Agreed. Google and Slashdot are the two (depending on my mood) sites I test to see if I have an internet connection. If I can't reach one, I don't even bother testing the other - I assume it's on my end, and I've not yet been wrong.
What with the "software as a service" and "outsourcing system administration" fads, more sites are relying on other sites being up when they power up. This could become a problem in bringing a site back up after an outage. It's important to know which sites have "black start" capability; they can start up without any resources from the outside.
You can save money by outsourcing Linux system administration to Tomsk, Russia, or Lotus system administration to India. "Remote System Administration for your Lotus Notes/Domino Servers, Infrastructure". But can you then restart your data center from a cold start, when the offshore admin people can't yet get in?
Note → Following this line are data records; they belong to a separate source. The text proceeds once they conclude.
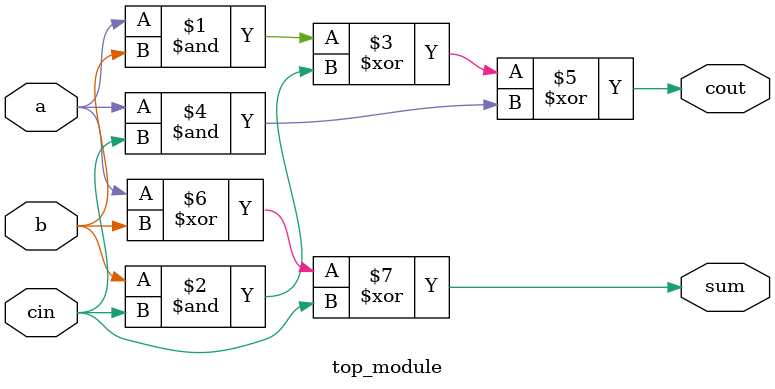
<source format=v>

module top_module( 
    input a, b, cin,
    output cout, sum );
    assign cout=(a&b)^(b&cin)^(a&cin);
    assign sum= a^b^cin;
   // assign cout=ab&bc
endmodule

</source>
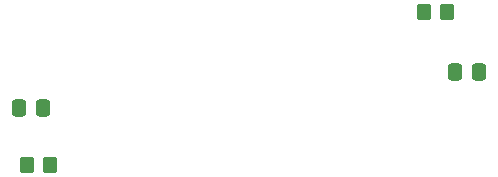
<source format=gtp>
G04 #@! TF.GenerationSoftware,KiCad,Pcbnew,7.0.5*
G04 #@! TF.CreationDate,2024-02-16T17:04:07-05:00*
G04 #@! TF.ProjectId,SoyuzLedBoard,536f7975-7a4c-4656-9442-6f6172642e6b,rev?*
G04 #@! TF.SameCoordinates,Original*
G04 #@! TF.FileFunction,Paste,Top*
G04 #@! TF.FilePolarity,Positive*
%FSLAX46Y46*%
G04 Gerber Fmt 4.6, Leading zero omitted, Abs format (unit mm)*
G04 Created by KiCad (PCBNEW 7.0.5) date 2024-02-16 17:04:07*
%MOMM*%
%LPD*%
G01*
G04 APERTURE LIST*
G04 Aperture macros list*
%AMRoundRect*
0 Rectangle with rounded corners*
0 $1 Rounding radius*
0 $2 $3 $4 $5 $6 $7 $8 $9 X,Y pos of 4 corners*
0 Add a 4 corners polygon primitive as box body*
4,1,4,$2,$3,$4,$5,$6,$7,$8,$9,$2,$3,0*
0 Add four circle primitives for the rounded corners*
1,1,$1+$1,$2,$3*
1,1,$1+$1,$4,$5*
1,1,$1+$1,$6,$7*
1,1,$1+$1,$8,$9*
0 Add four rect primitives between the rounded corners*
20,1,$1+$1,$2,$3,$4,$5,0*
20,1,$1+$1,$4,$5,$6,$7,0*
20,1,$1+$1,$6,$7,$8,$9,0*
20,1,$1+$1,$8,$9,$2,$3,0*%
G04 Aperture macros list end*
%ADD10RoundRect,0.250000X-0.350000X-0.450000X0.350000X-0.450000X0.350000X0.450000X-0.350000X0.450000X0*%
%ADD11RoundRect,0.250000X0.350000X0.450000X-0.350000X0.450000X-0.350000X-0.450000X0.350000X-0.450000X0*%
%ADD12RoundRect,0.250000X-0.337500X-0.475000X0.337500X-0.475000X0.337500X0.475000X-0.337500X0.475000X0*%
G04 APERTURE END LIST*
D10*
X112800000Y-47300000D03*
X114800000Y-47300000D03*
D11*
X79200000Y-60200000D03*
X81200000Y-60200000D03*
D12*
X78525000Y-55400000D03*
X80600000Y-55400000D03*
X115425000Y-52400000D03*
X117500000Y-52400000D03*
M02*

</source>
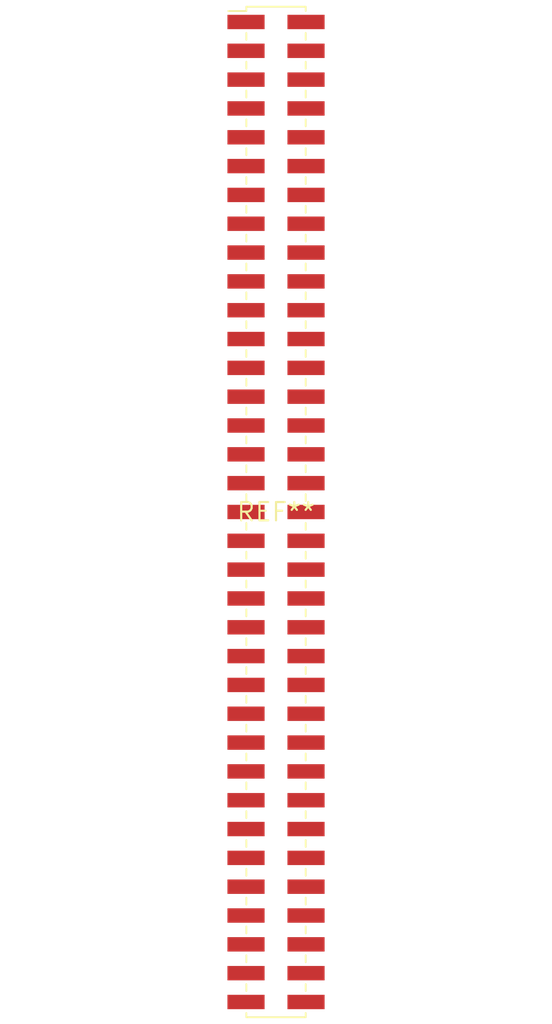
<source format=kicad_pcb>
(kicad_pcb (version 20240108) (generator pcbnew)

  (general
    (thickness 1.6)
  )

  (paper "A4")
  (layers
    (0 "F.Cu" signal)
    (31 "B.Cu" signal)
    (32 "B.Adhes" user "B.Adhesive")
    (33 "F.Adhes" user "F.Adhesive")
    (34 "B.Paste" user)
    (35 "F.Paste" user)
    (36 "B.SilkS" user "B.Silkscreen")
    (37 "F.SilkS" user "F.Silkscreen")
    (38 "B.Mask" user)
    (39 "F.Mask" user)
    (40 "Dwgs.User" user "User.Drawings")
    (41 "Cmts.User" user "User.Comments")
    (42 "Eco1.User" user "User.Eco1")
    (43 "Eco2.User" user "User.Eco2")
    (44 "Edge.Cuts" user)
    (45 "Margin" user)
    (46 "B.CrtYd" user "B.Courtyard")
    (47 "F.CrtYd" user "F.Courtyard")
    (48 "B.Fab" user)
    (49 "F.Fab" user)
    (50 "User.1" user)
    (51 "User.2" user)
    (52 "User.3" user)
    (53 "User.4" user)
    (54 "User.5" user)
    (55 "User.6" user)
    (56 "User.7" user)
    (57 "User.8" user)
    (58 "User.9" user)
  )

  (setup
    (pad_to_mask_clearance 0)
    (pcbplotparams
      (layerselection 0x00010fc_ffffffff)
      (plot_on_all_layers_selection 0x0000000_00000000)
      (disableapertmacros false)
      (usegerberextensions false)
      (usegerberattributes false)
      (usegerberadvancedattributes false)
      (creategerberjobfile false)
      (dashed_line_dash_ratio 12.000000)
      (dashed_line_gap_ratio 3.000000)
      (svgprecision 4)
      (plotframeref false)
      (viasonmask false)
      (mode 1)
      (useauxorigin false)
      (hpglpennumber 1)
      (hpglpenspeed 20)
      (hpglpendiameter 15.000000)
      (dxfpolygonmode false)
      (dxfimperialunits false)
      (dxfusepcbnewfont false)
      (psnegative false)
      (psa4output false)
      (plotreference false)
      (plotvalue false)
      (plotinvisibletext false)
      (sketchpadsonfab false)
      (subtractmaskfromsilk false)
      (outputformat 1)
      (mirror false)
      (drillshape 1)
      (scaleselection 1)
      (outputdirectory "")
    )
  )

  (net 0 "")

  (footprint "PinHeader_2x35_P2.00mm_Vertical_SMD" (layer "F.Cu") (at 0 0))

)

</source>
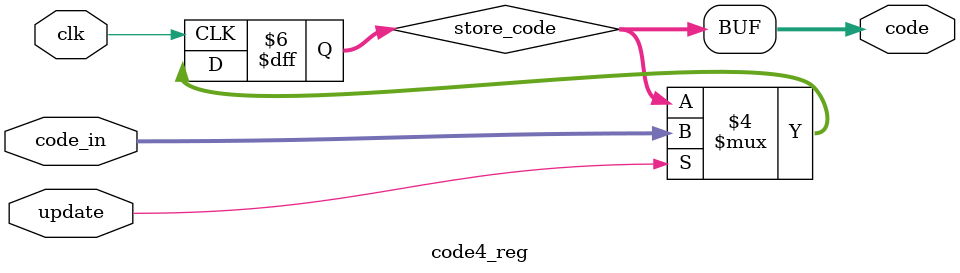
<source format=v>
`timescale 1ns / 1ps


module code4_reg(
    input clk,
    input update,
    output [3:0] code,
    input [3:0] code_in
);
    reg [3:0]store_code;
    
    initial begin
        store_code = 4'b1011;    
    end
    
    always @(posedge clk)
    begin
        if (update)
            begin
            $display("%b",code_in);
            store_code = code_in;
            end
    end
    
    assign code=store_code;
endmodule

</source>
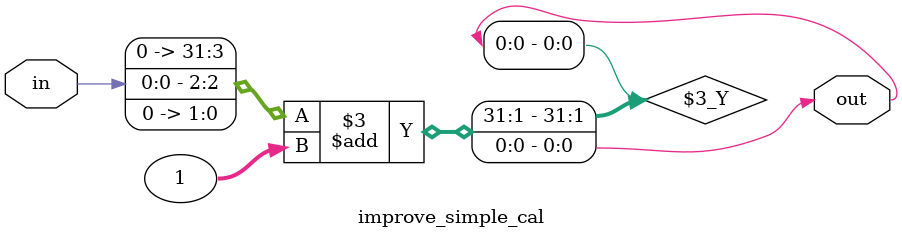
<source format=v>
module improve(
    input wire a,
    input wire b,
    output wire y
);
    wire x;
    improve_simple_cal cal0(.in(1), .out(x));
    improve_mux2to1 mux0 (.in0(a), .in1(x), .sel(b), .out(y));
endmodule

// 2-to-1 Multiplexer Module
module improve_mux2to1(
    input wire in0,
    input wire in1,
    input wire sel,
    output reg out
);
    always @(*) begin
        out = sel ? in1 : in0; // Use ternary operator for clarity
    end
endmodule

// simple calculation
module improve_simple_cal(
    input wire in,
    output reg out
);
    always @(*) begin
          out = (in << 2) + 1;
    end
endmodule

</source>
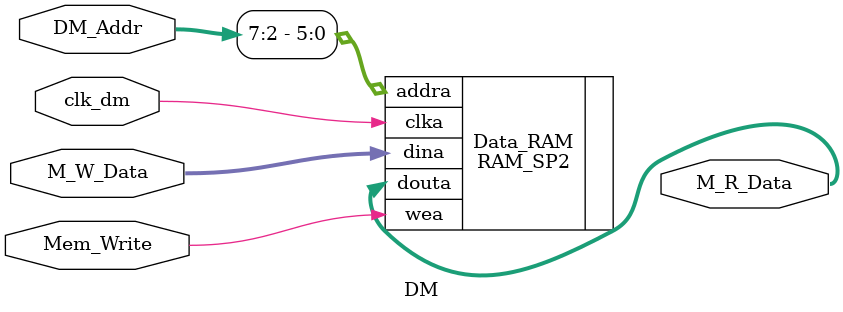
<source format=v>
`timescale 1ns / 1ps


module DM(
    input clk_dm,
    input Mem_Write,
    input [7:0] DM_Addr,
    input [31:0] M_W_Data,
    output [31:0] M_R_Data    
    );
    //´´½¨ÊµÀýÁ¬½ÓMemoryÄ£¿é
    RAM_SP2 Data_RAM (
      .clka(clk_dm),    // input wire clka
      .wea(Mem_Write),      // input wire [0 : 0] wea
      .addra(DM_Addr[7:2]),  // input wire [5 : 0] addra
      .dina(M_W_Data),    // input wire [31 : 0] dina
      .douta(M_R_Data)  // output wire [31 : 0] douta
    );
    
endmodule

</source>
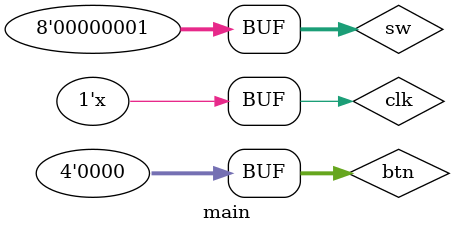
<source format=v>
module main;

    /* 
     * Main module for CPU.  Contains the CPU module and connects it to other simulated hardware devices.
     */
    
    reg clk = 0;
    always #5 clk = !clk;
    
    always @(negedge clk)
        $display("-----");
    
    wire [7:0] sw;
    assign sw = 8'b00000001;
    
    wire [3:0] btn;
    assign btn = 4'b0000;
    
    wire [7:0] led;
    wire [3:0] an;
    wire dp;
    wire [6:0] seg;
    
    machine machine(clk, sw, btn, led, an, dp, seg);
    
    always @(led) begin
        //$display("led %b", led);
    end
 
endmodule

</source>
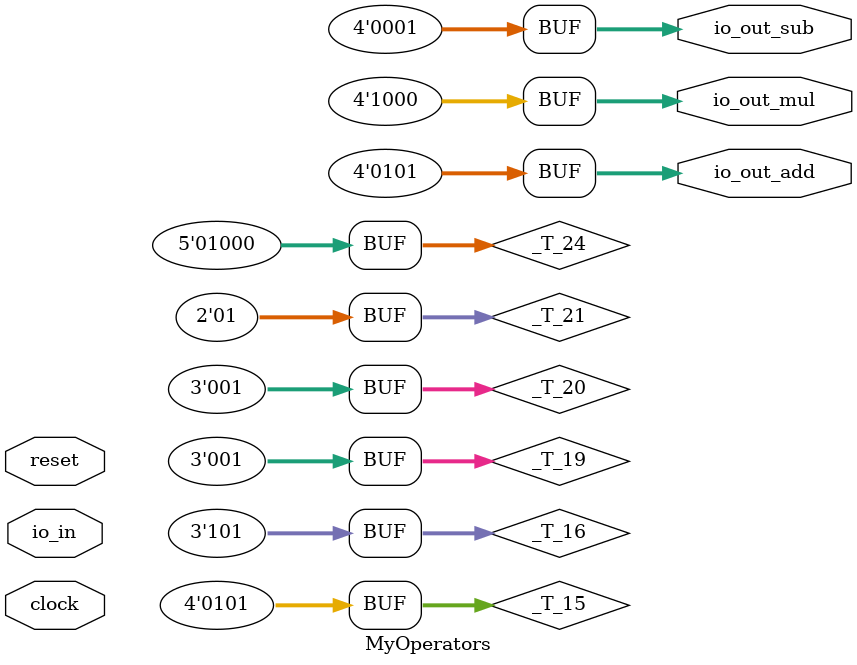
<source format=v>
module MyOperators( // @[:@3.2]
  input        clock, // @[:@4.4]
  input        reset, // @[:@5.4]
  input  [3:0] io_in, // @[:@6.4]
  output [3:0] io_out_add, // @[:@6.4]
  output [3:0] io_out_sub, // @[:@6.4]
  output [3:0] io_out_mul // @[:@6.4]
);
  wire [3:0] _T_15; // @[ChiselBootcamp22.scala 22:23:@8.4]
  wire [2:0] _T_16; // @[ChiselBootcamp22.scala 22:23:@9.4]
  wire [2:0] _T_19; // @[ChiselBootcamp22.scala 23:23:@11.4]
  wire [2:0] _T_20; // @[ChiselBootcamp22.scala 23:23:@12.4]
  wire [1:0] _T_21; // @[ChiselBootcamp22.scala 23:23:@13.4]
  wire [4:0] _T_24; // @[ChiselBootcamp22.scala 24:23:@15.4]
  assign _T_15 = 3'h1 + 3'h4; // @[ChiselBootcamp22.scala 22:23:@8.4]
  assign _T_16 = _T_15[2:0]; // @[ChiselBootcamp22.scala 22:23:@9.4]
  assign _T_19 = 2'h2 - 2'h1; // @[ChiselBootcamp22.scala 23:23:@11.4]
  assign _T_20 = $unsigned(_T_19); // @[ChiselBootcamp22.scala 23:23:@12.4]
  assign _T_21 = _T_20[1:0]; // @[ChiselBootcamp22.scala 23:23:@13.4]
  assign _T_24 = 3'h4 * 3'h2; // @[ChiselBootcamp22.scala 24:23:@15.4]
  assign io_out_add = {{1'd0}, _T_16}; // @[ChiselBootcamp22.scala 22:16:@10.4]
  assign io_out_sub = {{2'd0}, _T_21}; // @[ChiselBootcamp22.scala 23:16:@14.4]
  assign io_out_mul = _T_24[3:0]; // @[ChiselBootcamp22.scala 24:16:@16.4]
endmodule

</source>
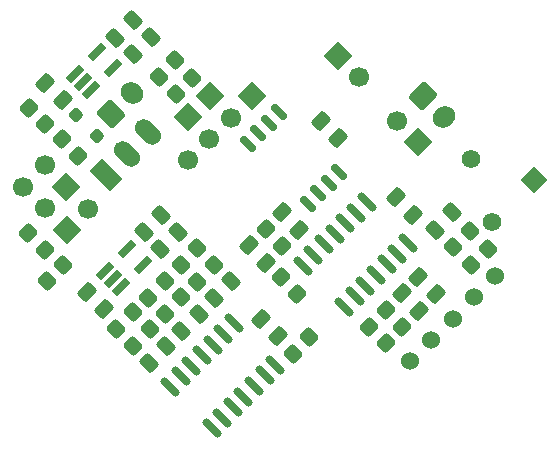
<source format=gbs>
G04 #@! TF.GenerationSoftware,KiCad,Pcbnew,(7.0.0)*
G04 #@! TF.CreationDate,2023-04-27T15:14:50-06:00*
G04 #@! TF.ProjectId,Fonocardiograma_V3C,466f6e6f-6361-4726-9469-6f6772616d61,rev?*
G04 #@! TF.SameCoordinates,Original*
G04 #@! TF.FileFunction,Soldermask,Bot*
G04 #@! TF.FilePolarity,Negative*
%FSLAX46Y46*%
G04 Gerber Fmt 4.6, Leading zero omitted, Abs format (unit mm)*
G04 Created by KiCad (PCBNEW (7.0.0)) date 2023-04-27 15:14:50*
%MOMM*%
%LPD*%
G01*
G04 APERTURE LIST*
G04 Aperture macros list*
%AMRoundRect*
0 Rectangle with rounded corners*
0 $1 Rounding radius*
0 $2 $3 $4 $5 $6 $7 $8 $9 X,Y pos of 4 corners*
0 Add a 4 corners polygon primitive as box body*
4,1,4,$2,$3,$4,$5,$6,$7,$8,$9,$2,$3,0*
0 Add four circle primitives for the rounded corners*
1,1,$1+$1,$2,$3*
1,1,$1+$1,$4,$5*
1,1,$1+$1,$6,$7*
1,1,$1+$1,$8,$9*
0 Add four rect primitives between the rounded corners*
20,1,$1+$1,$2,$3,$4,$5,0*
20,1,$1+$1,$4,$5,$6,$7,0*
20,1,$1+$1,$6,$7,$8,$9,0*
20,1,$1+$1,$8,$9,$2,$3,0*%
%AMHorizOval*
0 Thick line with rounded ends*
0 $1 width*
0 $2 $3 position (X,Y) of the first rounded end (center of the circle)*
0 $4 $5 position (X,Y) of the second rounded end (center of the circle)*
0 Add line between two ends*
20,1,$1,$2,$3,$4,$5,0*
0 Add two circle primitives to create the rounded ends*
1,1,$1,$2,$3*
1,1,$1,$4,$5*%
%AMRotRect*
0 Rectangle, with rotation*
0 The origin of the aperture is its center*
0 $1 length*
0 $2 width*
0 $3 Rotation angle, in degrees counterclockwise*
0 Add horizontal line*
21,1,$1,$2,0,0,$3*%
G04 Aperture macros list end*
%ADD10RotRect,1.700000X1.700000X45.000000*%
%ADD11HorizOval,1.700000X0.000000X0.000000X0.000000X0.000000X0*%
%ADD12RotRect,1.700000X1.700000X315.000000*%
%ADD13HorizOval,1.700000X0.000000X0.000000X0.000000X0.000000X0*%
%ADD14RoundRect,0.250000X-0.954594X-0.106066X-0.106066X-0.954594X0.954594X0.106066X0.106066X0.954594X0*%
%ADD15HorizOval,1.700000X-0.106066X-0.106066X0.106066X0.106066X0*%
%ADD16RotRect,1.700000X1.700000X225.000000*%
%ADD17HorizOval,1.700000X0.000000X0.000000X0.000000X0.000000X0*%
%ADD18RotRect,1.500000X2.500000X45.000000*%
%ADD19HorizOval,1.500000X-0.353553X0.353553X0.353553X-0.353553X0*%
%ADD20RotRect,1.700000X1.700000X135.000000*%
%ADD21RoundRect,0.250000X0.106066X-0.954594X0.954594X-0.106066X-0.106066X0.954594X-0.954594X0.106066X0*%
%ADD22HorizOval,1.700000X-0.106066X0.106066X0.106066X-0.106066X0*%
%ADD23HorizOval,1.700000X0.000000X0.000000X0.000000X0.000000X0*%
%ADD24C,1.524000*%
%ADD25C,1.560000*%
%ADD26RotRect,1.560000X1.560000X225.000000*%
%ADD27RotRect,1.560000X0.650000X45.000000*%
%ADD28RoundRect,0.250000X-0.070711X0.565685X-0.565685X0.070711X0.070711X-0.565685X0.565685X-0.070711X0*%
%ADD29RoundRect,0.150000X0.689429X-0.477297X-0.477297X0.689429X-0.689429X0.477297X0.477297X-0.689429X0*%
%ADD30RoundRect,0.250000X0.565685X0.070711X0.070711X0.565685X-0.565685X-0.070711X-0.070711X-0.565685X0*%
%ADD31RoundRect,0.250000X0.574524X0.097227X0.097227X0.574524X-0.574524X-0.097227X-0.097227X-0.574524X0*%
%ADD32RoundRect,0.250000X-0.574524X-0.097227X-0.097227X-0.574524X0.574524X0.097227X0.097227X0.574524X0*%
%ADD33RoundRect,0.150000X0.565685X-0.353553X-0.353553X0.565685X-0.565685X0.353553X0.353553X-0.565685X0*%
%ADD34RoundRect,0.250000X0.097227X-0.574524X0.574524X-0.097227X-0.097227X0.574524X-0.574524X0.097227X0*%
%ADD35RoundRect,0.250000X0.070711X-0.565685X0.565685X-0.070711X-0.070711X0.565685X-0.565685X0.070711X0*%
%ADD36RoundRect,0.250000X-0.097227X0.574524X-0.574524X0.097227X0.097227X-0.574524X0.574524X-0.097227X0*%
%ADD37RoundRect,0.250000X-0.565685X-0.070711X-0.070711X-0.565685X0.565685X0.070711X0.070711X0.565685X0*%
%ADD38RoundRect,0.250000X-0.353553X0.000000X0.000000X-0.353553X0.353553X0.000000X0.000000X0.353553X0*%
G04 APERTURE END LIST*
D10*
X83184999Y-65785999D03*
D11*
X84981050Y-63989948D03*
D12*
X106128548Y-51041438D03*
D13*
X107924599Y-52837489D03*
D14*
X113355639Y-54421594D03*
D15*
X115123405Y-56189360D03*
D12*
X98826005Y-54462993D03*
D13*
X97029954Y-56259044D03*
X95233903Y-58055095D03*
X93437851Y-59851147D03*
D16*
X83083122Y-62102999D03*
D17*
X81287071Y-63899050D03*
X81287071Y-60306948D03*
X79491020Y-62102999D03*
D18*
X86468948Y-61105050D03*
D19*
X88264999Y-59308999D03*
X90061050Y-57512948D03*
D20*
X95249999Y-54457599D03*
D21*
X86933594Y-55935361D03*
D22*
X88701360Y-54167593D03*
D20*
X112915561Y-58305561D03*
D23*
X111119510Y-56509510D03*
D24*
X112231898Y-76871103D03*
X114027949Y-75075052D03*
X115824000Y-73279000D03*
X117620052Y-71482949D03*
X119416103Y-69686898D03*
D20*
X93421199Y-56235599D03*
D25*
X119196153Y-65073687D03*
X117428386Y-59770386D03*
D26*
X122731686Y-61538152D03*
D27*
X85188156Y-53950345D03*
X84516405Y-53278593D03*
X83844653Y-52606842D03*
X85753842Y-50697653D03*
X87097345Y-52041156D03*
D28*
X118817107Y-67364893D03*
X117402893Y-68779107D03*
D29*
X112041077Y-66901923D03*
X111143052Y-67799949D03*
X110245026Y-68697975D03*
X109347000Y-69596000D03*
X108448975Y-70494026D03*
X107550949Y-71392052D03*
X106652923Y-72290077D03*
X103152745Y-68789899D03*
X104050770Y-67891873D03*
X104948796Y-66993847D03*
X105846822Y-66095822D03*
X106744847Y-65197796D03*
X107642873Y-64299770D03*
X108540899Y-63401745D03*
D30*
X111578107Y-73986107D03*
X110163893Y-72571893D03*
D31*
X106143623Y-57985223D03*
X104676377Y-56517977D03*
D32*
X84864377Y-71021377D03*
X86331623Y-72488623D03*
D29*
X100811766Y-77186412D03*
X99913741Y-78084438D03*
X99015715Y-78982464D03*
X98117689Y-79880489D03*
X97219664Y-80778515D03*
X96321638Y-81676541D03*
X95423612Y-82574566D03*
X91923434Y-79074388D03*
X92821459Y-78176362D03*
X93719485Y-77278336D03*
X94617511Y-76380311D03*
X95515536Y-75482285D03*
X96413562Y-74584259D03*
X97311588Y-73686234D03*
D33*
X106254623Y-60888546D03*
X105356597Y-61786572D03*
X104458572Y-62684597D03*
X103560546Y-63582623D03*
X98469377Y-58491454D03*
X99367403Y-57593428D03*
X100265428Y-56695403D03*
X101163454Y-55797377D03*
D27*
X87732249Y-70608652D03*
X87060498Y-69936900D03*
X86388746Y-69265149D03*
X88297935Y-67355960D03*
X89641438Y-68699463D03*
D30*
X81352107Y-56841107D03*
X79937893Y-55426893D03*
D34*
X91091936Y-67388990D03*
X92559182Y-65921744D03*
D35*
X92383893Y-54301107D03*
X93798107Y-52886893D03*
X90051186Y-71492814D03*
X91465400Y-70078600D03*
D30*
X84146107Y-59508107D03*
X82731893Y-58093893D03*
D36*
X94333739Y-72849061D03*
X92866493Y-74316307D03*
D31*
X112493623Y-64487623D03*
X111026377Y-63020377D03*
X113001623Y-72615623D03*
X111534377Y-71148377D03*
D28*
X90170000Y-74168000D03*
X88755786Y-75582214D03*
D32*
X98580377Y-67084377D03*
X100047623Y-68551623D03*
D28*
X95605600Y-68732400D03*
X94191386Y-70146614D03*
X92862400Y-71475600D03*
X91448186Y-72889814D03*
D30*
X110181107Y-75383107D03*
X108766893Y-73968893D03*
D34*
X88744623Y-48034377D03*
X87277377Y-49501623D03*
D31*
X114398157Y-71218157D03*
X112930911Y-69750911D03*
D36*
X115795623Y-64290377D03*
X114328377Y-65757623D03*
D34*
X88801377Y-50898623D03*
X90268623Y-49431377D03*
X89666093Y-65934307D03*
X91133339Y-64467061D03*
D31*
X101063623Y-74774623D03*
X99596377Y-73307377D03*
D36*
X91596493Y-75586307D03*
X90129247Y-77053553D03*
X97071730Y-70085670D03*
X95604484Y-71552916D03*
D35*
X87337479Y-74155721D03*
X88751693Y-72741507D03*
D37*
X101418107Y-67128107D03*
X100003893Y-65713893D03*
D35*
X92815693Y-68728307D03*
X94229907Y-67314093D03*
D32*
X101374377Y-64290377D03*
X102841623Y-65757623D03*
D35*
X81461893Y-70125307D03*
X82876107Y-68711093D03*
X103704107Y-74857893D03*
X102289893Y-76272107D03*
X90936093Y-52827907D03*
X92350307Y-51413693D03*
D30*
X81326707Y-67458307D03*
X79912493Y-66044093D03*
D35*
X115878893Y-67255107D03*
X117293107Y-65840893D03*
D30*
X102688107Y-71192107D03*
X101273893Y-69777893D03*
D38*
X83977517Y-56012117D03*
X85745283Y-57779883D03*
D31*
X81359177Y-53342977D03*
X82826423Y-54810223D03*
M02*

</source>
I can't really trust those network monitoring sites. They aren't accurate. All they can tell is that the site is down "from their location". I work for a webhosting company, and I've run into numerous cases where a customer is screaming that his website is down because they network monitoring site sent him a report saying so. The truth of the matter was the site was up the entire time (even the customer could get to the site when I had them actually try). If a node goes down anywhere between the monitoring site and the user's website, they get a false positive. On top of that, you have to wonder if any of these monitoring sites are also deliberately sending false reports. Back when I was working for an ISP, I remember there was some kind of network monitoring software that came out, and a number of people were installing on their computers. It would start warning customers that their "network connection was saturated - blah blah blah" and customers would call in blaming us. Within a few days I started seeing reviews on the net about the product, and some research showed that it was deliberately generating false reports for anybody that wasn't with a certain large coaster shipping ISP. Apparently the software company was a shareholder. I can't remember what the name of the product was however, this was back in the old dialup days.